Джун жил на мансарде одного из старинных домов в центре города. Ну, знаете, те, что всего по пять этажей, но зато с изумительными чердаками? Вот, на одном из таких чердаков и располагалась квартира модного художника Пак Джунхи. Хотя, едва ли можно было назвать квартирой место, где почти не было мебели. Просторная мансарда с наполовину застекленной крышей, дубовым паркетом и крохотной кухонькой за углом от входа. Весьма кривовато в центре комнаты стоял нарытый на какой–то помойке темно–коричневый диван на сломанных колёсиках и с выпирающими из–под истончившихся прокладок пружинами. Вокруг – обшарпанные кирпичные стены, торчащие из этих стен лампочки даже без намека на сам светильник и прогнивший порог в ванной, о который все
всегда спотыкаются и калечат ноги. Такое место домом мог назвать лишь безумец, от того Донхун звал его «студией». И сейчас это название подходило, как никогда.
— Когда ты успел столько нарисовать? – спросил он, стягивая и бросая на пол мокрую от дождя кожанку.
— Ну, ты давно не заглядывал, – Джун снова взял в руки палитру и повернулся к холсту.
— Прошла всего неделя, – Донхун вопросительно вскинул бровь.
Понятие о времени у него практически отсутствовало – для него мог пройти год за трое суток или в часе уместиться вечность. И если сам Донхун от этого не особо страдал, то из друзей у него остался только Джун, да ещё пара приятелей из колледжа.
— Вообще–то месяц, – художник недовольно прищурился и вернулся к своей картине.
Повисла слегка неловкая тишина, разбавляемая лишь резкими мазками кисти по холсту и тарабанящими по мансардным окнам каплями дождя. Джун, похоже, злился.
Сильно злился, если быть точным. Ни нарочито, ни необдуманно – ему было непонятно, как так легко и просто можно забывать о своих близких и пропадать без следа. А потом явиться, как ни в чем не бывало.
Только он мог так сделать. Причем, не специально – но Джуна это мало волновало. Ведь сейчас всё пойдет по старой схеме, и Донхун задаст свой злоебучий отвлекающий вопрос.
И он послушно ответит.
Как всегда.
— Ну, и о чем же это? – нарушая молчание аккуратно и вкрадчиво поинтересовался Донхун.
Джуну хотелось взывыть.
У друга было немного провинившееся выражение лица, но по глазам читалось, что он знал – его простят, потому что злиться долго не могут.
— Что именно ты подразумеваешь под «этим»? – Пак всё ещё был недоволен столь внезапным вторжением. Точнее именно в этом он пытался себя убедить.
— Твоя новая выставка, – Хун присел на подлокотник дивана, который сам и приволок на своем горбу Джуну, и, не пытаясь скрыть интереса, стал озираться по сторонам.

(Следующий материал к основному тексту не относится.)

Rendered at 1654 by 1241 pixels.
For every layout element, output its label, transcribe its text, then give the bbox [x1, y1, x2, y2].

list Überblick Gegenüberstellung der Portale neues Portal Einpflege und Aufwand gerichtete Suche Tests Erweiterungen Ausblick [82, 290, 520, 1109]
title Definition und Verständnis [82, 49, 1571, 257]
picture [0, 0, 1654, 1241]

— Это ты мне скажи, – хмыкнул Джун, немного оттаяв, видя почти детский восторг и неподдельный интерес в глазах напротив. Хотя его выражение лица оставалось
немного раскаявшимся, но взгляд так внимательно обращался к картине, так неподдельно искренне исследовал каждый штрих, что творец внутри Джунхи млел.
Для таких моментов он и писал свои работы.
Для чистых и неподдельных эмоций.
Ли улыбнулся ему – и применил на нем эту свою дурацкую магию – за разговором, шутками и нытьем о высоком время испарилось за секунду.
***
Хуну, правда как ребенку, казалось, что он попал в Зазеркалье. Привычная тусклая атмосфера «студии» Джуна, какой он её всегда помнил, испарилась впуская в себя краски и какие–то абсолютно новые полутона.
Или как там они называются? Конечно, Ли помнил, но в этот миг восторг перед талантом Джуна затмевал всё.
Все предыдущие картины его друга не поражали такой игрой и сочностью цветов, никогда в них не было столь плавных линий, никогда силуэты людей на них не выглядели так…
Эротично?
Донхун сглотнул.
Это была не кричащая порнография, а будто бы прелюдия, нежное откровение, но какое? Внутри крутились шестеренки – Пак часто смеялся над тем, какой смысл видит в его картинах Ли.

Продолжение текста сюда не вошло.